The department's budget request totals $12.8 billion in discretionary funding. The budget aims to help Americans find and keep jobs through programs that provide training and employment opportunities for unemployed adults, dislocated workers and vulnerable communities. The budget also preserves support for employment and training programs that target Native American communities and migrant and seasonal farmworkers, as well as YouthBuild and Job Corps, which serve disadvantaged youth. The department will continue to support veterans by investing an additional $2 million in the Transition Assistance Program and an additional $3 million in the Homeless Veterans Reintegration Program.
In this time of tough economic conditions, job training programs need to be as efficient and effective as possible. In order to test new ideas and replicate proven strategies to deliver comprehensive and cost-effective services that help individuals acquire skills and succeed in employment, the 2012 budget will reinvest funding previously allocated to the states in order to establish a Workforce Innovation Fund. The budget proposes almost $380 million for the fund in the U.S. Departments of Labor and Education, which will jointly oversee competitive grants to support innovative, systemic and evidence-based reforms in the workforce system.
The 2012 budget reflects many difficult choices. It reduces the Community Service Employment for Older Americans program and transfers the program to the U.S. Department of Health and Human Services, where it can be better coordinated with other safety-net programs for seniors. In addition, the budget eliminates the $125 million Career Pathways Innovation Fund, which duplicates the recently enacted Trade Adjustment Assistance Community College and Career Training Program, and reduces funding for Job Corps construction to cover higher operations costs.
The department will continue its commitment to enhancing worker safety. For example, to improve mine safety in 2012, the department is requesting $33 million to help reduce the large case backlog at the Federal Mine Safety and Health Review Commission. The current backlog creates an unacceptable delay in holding bad-actor operators accountable for threatening the health and safety of America's miners.
The budget proposes to strengthen the defined benefit pension system for the millions of Americans who rely on it by giving the board of directors of the Pension Benefit Guaranty Corp. the authority to adjust the premiums it charges pension plan sponsors.
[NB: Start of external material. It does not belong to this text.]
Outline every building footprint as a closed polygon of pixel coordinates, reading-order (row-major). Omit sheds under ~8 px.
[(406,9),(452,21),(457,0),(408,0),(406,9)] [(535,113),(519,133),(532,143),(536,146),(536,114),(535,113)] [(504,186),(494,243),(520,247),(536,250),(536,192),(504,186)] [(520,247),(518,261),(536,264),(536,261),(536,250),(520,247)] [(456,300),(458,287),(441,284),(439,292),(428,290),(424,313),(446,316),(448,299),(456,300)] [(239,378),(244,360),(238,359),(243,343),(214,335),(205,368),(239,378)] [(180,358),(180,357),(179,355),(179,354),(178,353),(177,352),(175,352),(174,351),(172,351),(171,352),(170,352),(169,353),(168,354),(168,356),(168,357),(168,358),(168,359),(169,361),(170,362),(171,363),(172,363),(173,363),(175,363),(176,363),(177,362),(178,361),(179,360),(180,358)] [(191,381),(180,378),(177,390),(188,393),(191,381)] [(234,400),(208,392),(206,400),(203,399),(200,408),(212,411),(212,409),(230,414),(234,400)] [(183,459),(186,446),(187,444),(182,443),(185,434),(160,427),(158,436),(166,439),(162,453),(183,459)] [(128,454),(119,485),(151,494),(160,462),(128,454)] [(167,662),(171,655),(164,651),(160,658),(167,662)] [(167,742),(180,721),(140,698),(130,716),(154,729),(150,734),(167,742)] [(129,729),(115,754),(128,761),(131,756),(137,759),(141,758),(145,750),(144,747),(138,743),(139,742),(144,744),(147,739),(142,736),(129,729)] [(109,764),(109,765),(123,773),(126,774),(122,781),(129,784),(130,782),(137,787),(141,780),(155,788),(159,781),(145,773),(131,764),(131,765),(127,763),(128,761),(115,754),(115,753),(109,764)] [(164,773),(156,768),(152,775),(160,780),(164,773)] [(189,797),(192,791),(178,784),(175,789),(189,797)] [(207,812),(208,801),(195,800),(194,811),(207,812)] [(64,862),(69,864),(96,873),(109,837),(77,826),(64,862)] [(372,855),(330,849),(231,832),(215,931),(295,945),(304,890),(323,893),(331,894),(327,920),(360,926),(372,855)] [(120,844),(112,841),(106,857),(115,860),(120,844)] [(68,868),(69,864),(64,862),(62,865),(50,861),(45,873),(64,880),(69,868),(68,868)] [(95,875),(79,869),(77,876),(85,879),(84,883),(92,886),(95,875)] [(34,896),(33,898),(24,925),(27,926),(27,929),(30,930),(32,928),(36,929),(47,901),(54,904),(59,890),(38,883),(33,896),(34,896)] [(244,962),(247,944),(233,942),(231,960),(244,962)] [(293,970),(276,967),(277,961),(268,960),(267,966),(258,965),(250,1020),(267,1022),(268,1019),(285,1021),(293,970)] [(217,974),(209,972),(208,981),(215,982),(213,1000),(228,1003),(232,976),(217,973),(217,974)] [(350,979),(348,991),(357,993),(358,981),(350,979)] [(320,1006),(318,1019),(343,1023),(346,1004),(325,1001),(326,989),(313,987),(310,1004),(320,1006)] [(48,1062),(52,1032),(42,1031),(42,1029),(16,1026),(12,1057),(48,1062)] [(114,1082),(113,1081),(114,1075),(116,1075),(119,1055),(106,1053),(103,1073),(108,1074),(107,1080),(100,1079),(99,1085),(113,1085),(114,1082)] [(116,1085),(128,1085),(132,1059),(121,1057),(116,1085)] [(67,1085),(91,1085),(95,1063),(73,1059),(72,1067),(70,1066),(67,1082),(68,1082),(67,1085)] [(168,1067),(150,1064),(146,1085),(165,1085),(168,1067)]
Increases will be phased in gradually, starting in 2014, and PBGC will be directed to take into account the risks that different sponsors pose to their retirees and to the pension insurance program.
In 2012, the department will continue to protect workers and level the playing field for businesses by investing almost $50 million to combat worker misclassification involving the Wage and Hour Division, the Office of Federal Contract Compliance Programs, the Occupational Safety and Health Administration, the Office of the Solicitor, and the Employment and Training Administration. When workers are misclassified as independent contractors, they are deprived of benefits and protections to which they are legally entitled, and law-abiding businesses are placed at a disadvantage against employers who violate the law.
Additionally, the department's FY 2012 budget request promotes a continuation of efforts to ensure program effectiveness, improve efficiency and increase transparency. The department will invest $30 million in program evaluations to be overseen by the chief evaluation officer. The budget includes a request for an Office of Information Services that will centralize and speed up responses to Freedom of Information Act requests.